── Trecho fornecido ──

Vivemos um momento de grande desconfiança institucional, não só nas instituições públicas como também nas privadas e isso é notório. Não à toa, passou a integrar nosso vocabulário diário termos como compliance, plano de integridade, medidas anticorrupção etc. 

Para muitos, inclusive para mim, as atuais medidas de implemento de compliance estavam na vanguarda do que se pode esperar de combate à corrupção e atuação em conformidade normativa dentro de instituições públicas e privadas. Isso até começar a ouvir falar de Blockchain. 

Mas antes de prosseguir, ressalto que o objetivo aqui é apenas instigar discussão e pesquisa sobre essa nova tecnologia que promete ser tão relevante quanto a própria internet, passando a integrar de forma ampla relações negociais de toda a natureza, além, é claro, de interações sociais (como faz a própria internet por meio da World Wide Web - "WWW").  

Pois bem, pela novidade do tema, não parece justo dispensar uma breve explicação sobre o Blockchain (ou pelo menos, assim tentar). 

De início, cabe lembrar que tal tecnologia surgiu no contexto da criptomoeda Bitcoin (já bastante famosa). Essa tecnologia permitiu o funcionamento das operações feitas por Bitcoin, visto que resolveu seu maior problema: garantir que um mesmo bitcoin, uma "moeda" completamente virtual, não fosse utilizado em diversas operações negociais, causando uma verdadeira sequência de pagamentos sem lastro. Por exemplo, seria o mesmo que eu enviar uma foto minha a uma pessoa. Essa pessoa passa a ter aquele arquivo (cópia), mas eu continuo com o mesmo arquivo, resultando que eu e a outra pessoa possamos passar para frente tal foto indefinidamente. Em que pese não haver um grande interesse das pessoas acerca da minha foto, imagine essa realidade transportada a uma moeda de troca como o bitcoin. Como dito, o Blockchain garantiu que o mesmo bitcoin não seja passado indefinidamente, como se fosse uma cópia. Essa tecnologia garante a informação de que eu paguei a X um bitcoin e esse foi recebido por X e saiu de minha conta. Logo, não posso mais transacionar com esse mesmo bitcoin.

───

Instruções da tarefa – Por favor, reproduza a parte do texto sobre Blockchain que começa em "Vivemos um momento de grande desconfiança institucional, não" e termina em "plano de integridade, medidas anticorrupção etc.". As linhas são um material à parte, sem relação com o texto sobre Blockchain.

── Informações extraídas ──

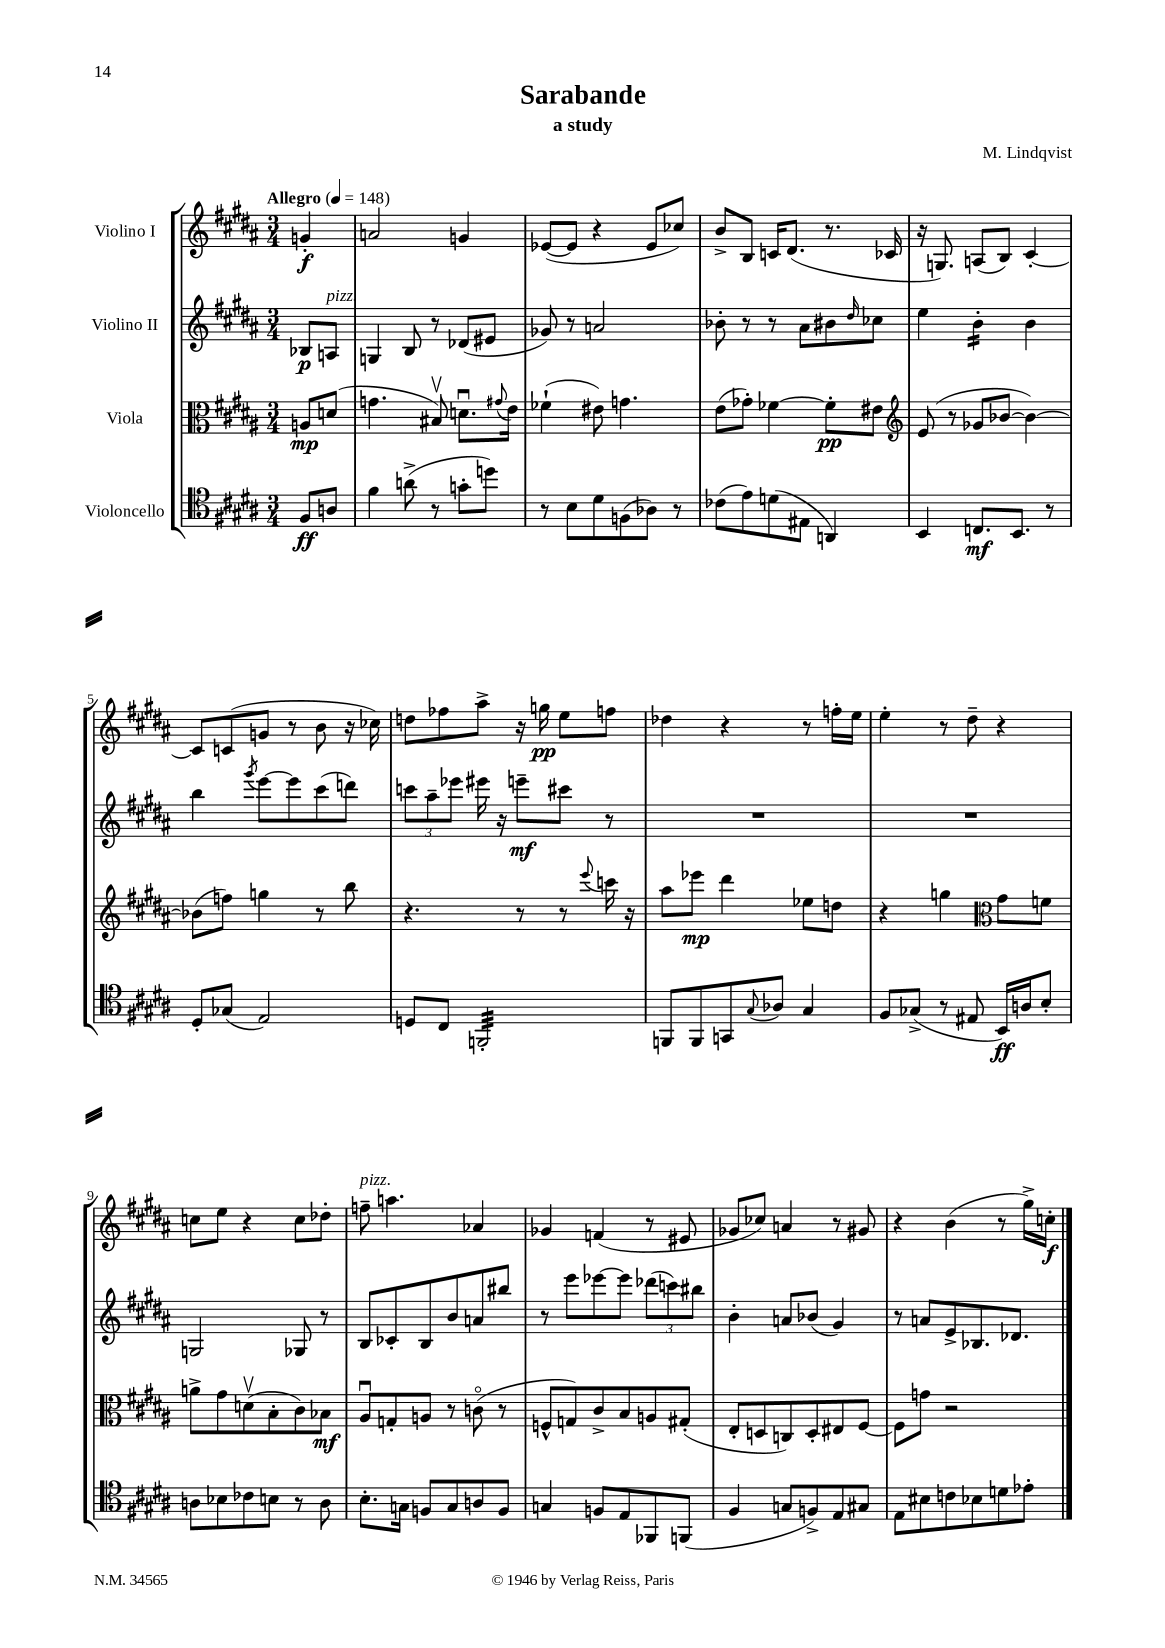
\header { title = "Sarabande" composer = "M. Lindqvist" subtitle = "a study" }
<<
\new StaffGroup <<
\new Staff = "s0" \with { instrumentName = "Violino I" } {
    \clef treble \key b \major \numericTimeSignature \time 3/4 \partial 4 \tempo "Allegro" 4 = 148
    g'4-.\f |
    a'2 g'4 |
    ees'8~( ees'8 r4 ees'8 ces''8) |
    b'8-> b8 c'16 dis'8.( r8. ces'16 |
    r16 g8.) a8( b8) cis'4~-. |
    cis'8 c'8( g'8 r8 b'8 r16 ces''16) |
    d''8 fes''8 ais''8-> r16 g''16\pp e''8 f''8 |
    des''4 r4 r8 f''16-. e''16 |
    e''4-. r8 dis''8-- r4 |
    c''8 e''8 r4 c''8 des''8-. |
    f''8--^\markup { \italic "pizz." } a''4. aes'4 |
    ges'4 f'4( r8 eis'8 |
    ges'8 ces''8) a'4 r8 gis'8 |
    r4 b'4( r8 gis''16->) c''16-.\f \bar "|." |
}
\new Staff = "s1" \with { instrumentName = "Violino II" } {
    \clef treble \key b \major \numericTimeSignature \time 3/4 \partial 4
    bes8\p a8^\markup { \italic "pizz." } |
    g4 b8 r8 des'8( eis'8 |
    ges'8) r8 a'2 |
    bes'8-. r8 r8 ais'8 bis'8 \grace { dis''16 } ces''8 |
    e''4 b'4:16-. b'4 |
    b''4 \acciaccatura { gis'''8 } e'''8~ e'''8 cis'''8( d'''8) |
    \tuplet 3/2 { c'''8 ais''8-- ees'''8 } eis'''16 r16 e'''8--\mf cis'''8 r8 |
    R2. |
    R2. |
    g2 ges8 r8 |
    b8 ces'8-. b8 b'8 a'8 bis''8 |
    r8 e'''8 ees'''8~ ees'''8 \tuplet 3/2 { des'''8( c'''8) bis''8 } |
    b'4-. a'8 bes'8( gis'4) |
    r8 a'8 e'8-> bes8. des'8. \bar "|." |
}
\new Staff = "s2" \with { instrumentName = "Viola" } {
    \clef alto \key b \major \numericTimeSignature \time 3/4 \partial 4
    a8\mp d'8( |
    g'4. bis8\upbow) d'8.\downbow \appoggiatura { gis'8 } e'16 |
    fes'4-!( eis'8) g'4. |
    e'8( ges'8-.) fes'4~ fes'8-.\pp eis'8 |
    \clef treble e'8( r8 ges'8 bes'8~ bes'4~) |
    bes'8( f''8) g''4 r8 b''8 |
    r4. r8 r8 \appoggiatura { e'''8 } c'''16 r16 |
    ais''8 ees'''8\mp dis'''4 ees''8 d''8 |
    r4 g''4 \clef alto gis'8 f'8 |
    a'8-> gis'8 d'8\upbow( b8-. cis'8) bes8\mf |
    ais8\downbow g8-. a8 r8 c'8\flageolet( r8 |
    f8-^ g8) cis'8-> b8 a8 gis8-.( |
    e8-. d8 c8) d8-. eis8 fis8~ |
    fis8 g'8 r2 \bar "|." |
}
\new Staff = "s3" \with { instrumentName = "Violoncello" } {
    \clef tenor \key b \major \numericTimeSignature \time 3/4 \partial 4
    fis8\ff a8 |
    fis'4 a'8->( r8 g'8-. d''8) |
    r8 b8 dis'8 f8( aes8) r8 |
    ces'8( e'8) d'8( eis8 a,4) |
    b,4 c8.\mf b,8. r8 |
    dis8-. ges8( e2) |
    d8 cis8 f,2:32-. |
    f,8 f,8 g,8 \appoggiatura { gis8 } aes8 gis4 |
    fis8 ges8->( r8 eis8 b,16\ff) a16 b8-. |
    a8 bes8 ces'8 b8 r8 a8 |
    b8.-. g16 f8 g8 a8 f8 |
    g4 f8 e8 fes,8 f,8( |
    fis4 g8 f8->) e8 gis8 |
    e8 bis8 c'8 bes8 d'8 ees'8-. \bar "|." |
}
>>
>>
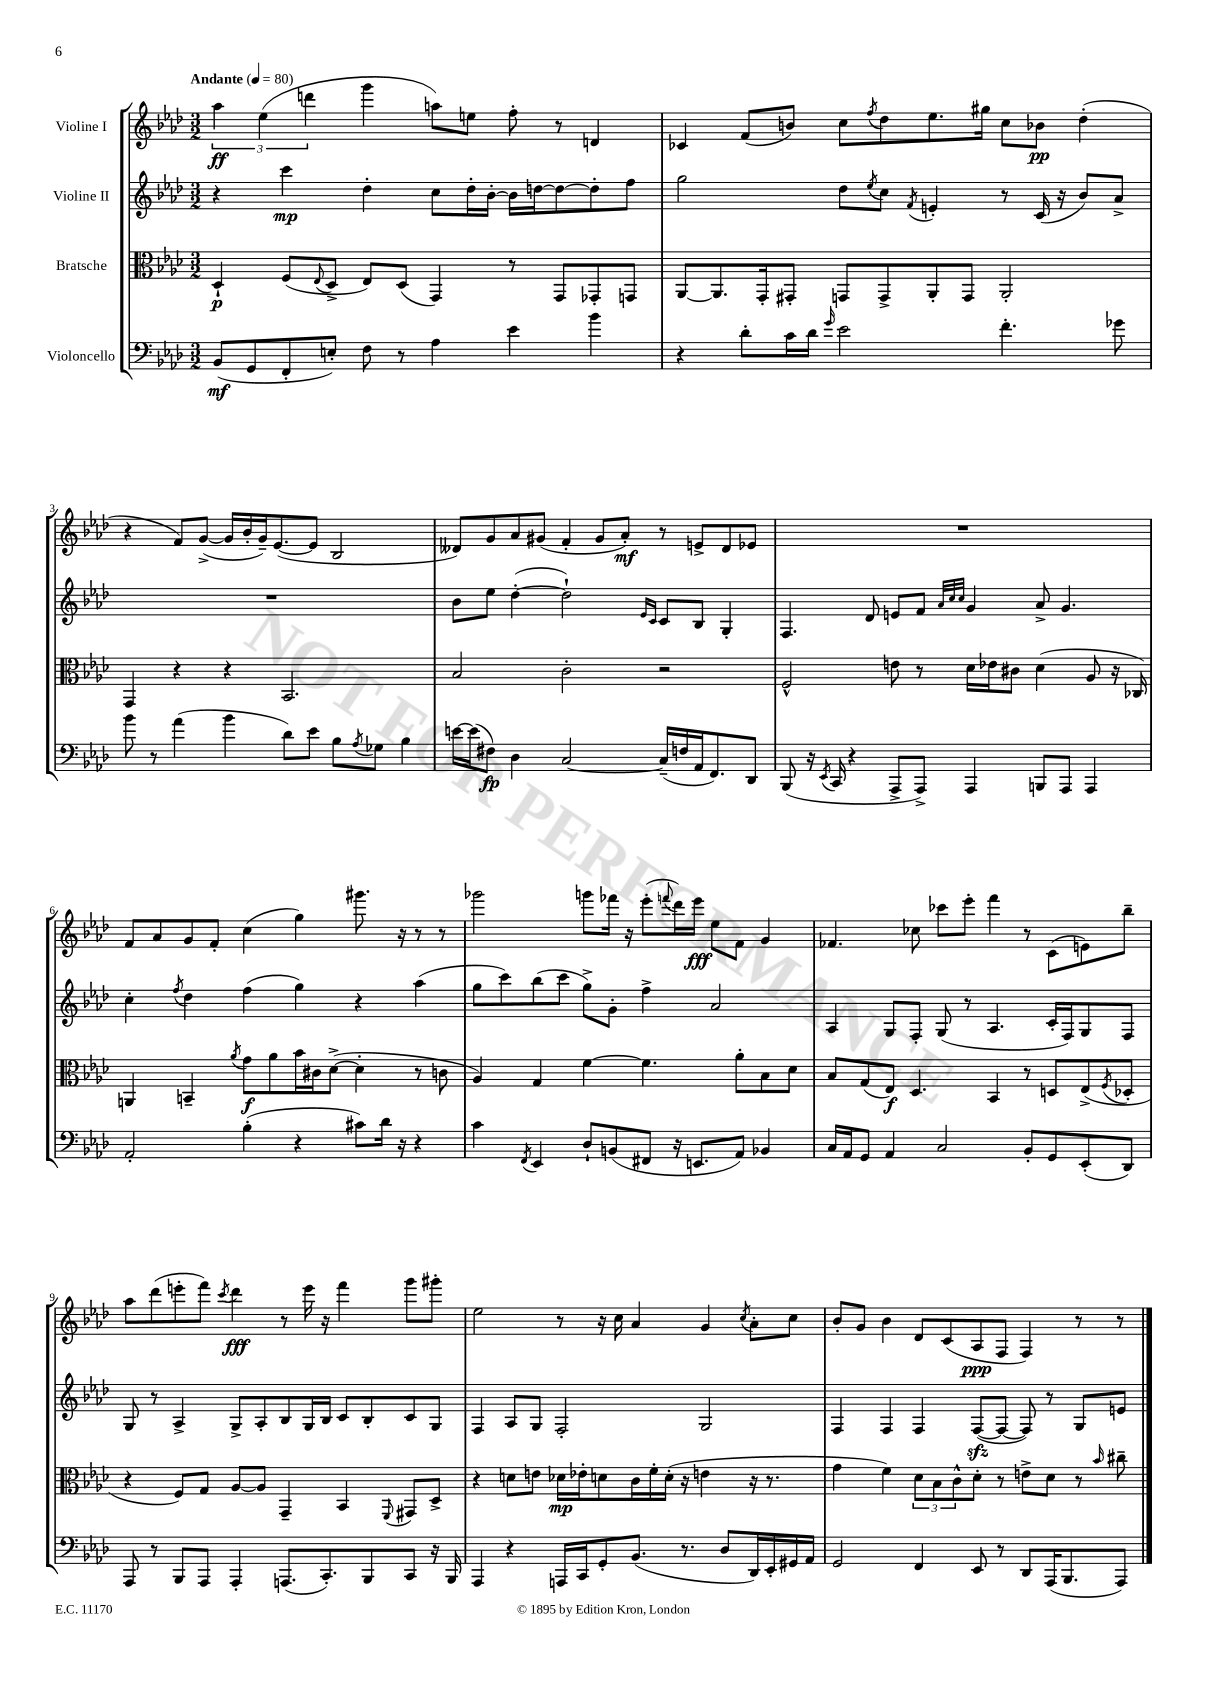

───

Resposta à tarefa –
Vivemos um momento de grande desconfiança institucional, não só nas instituições públicas como também nas privadas e isso é notório. Não à toa, passou a integrar nosso vocabulário diário termos como compliance, plano de integridade, medidas anticorrupção etc.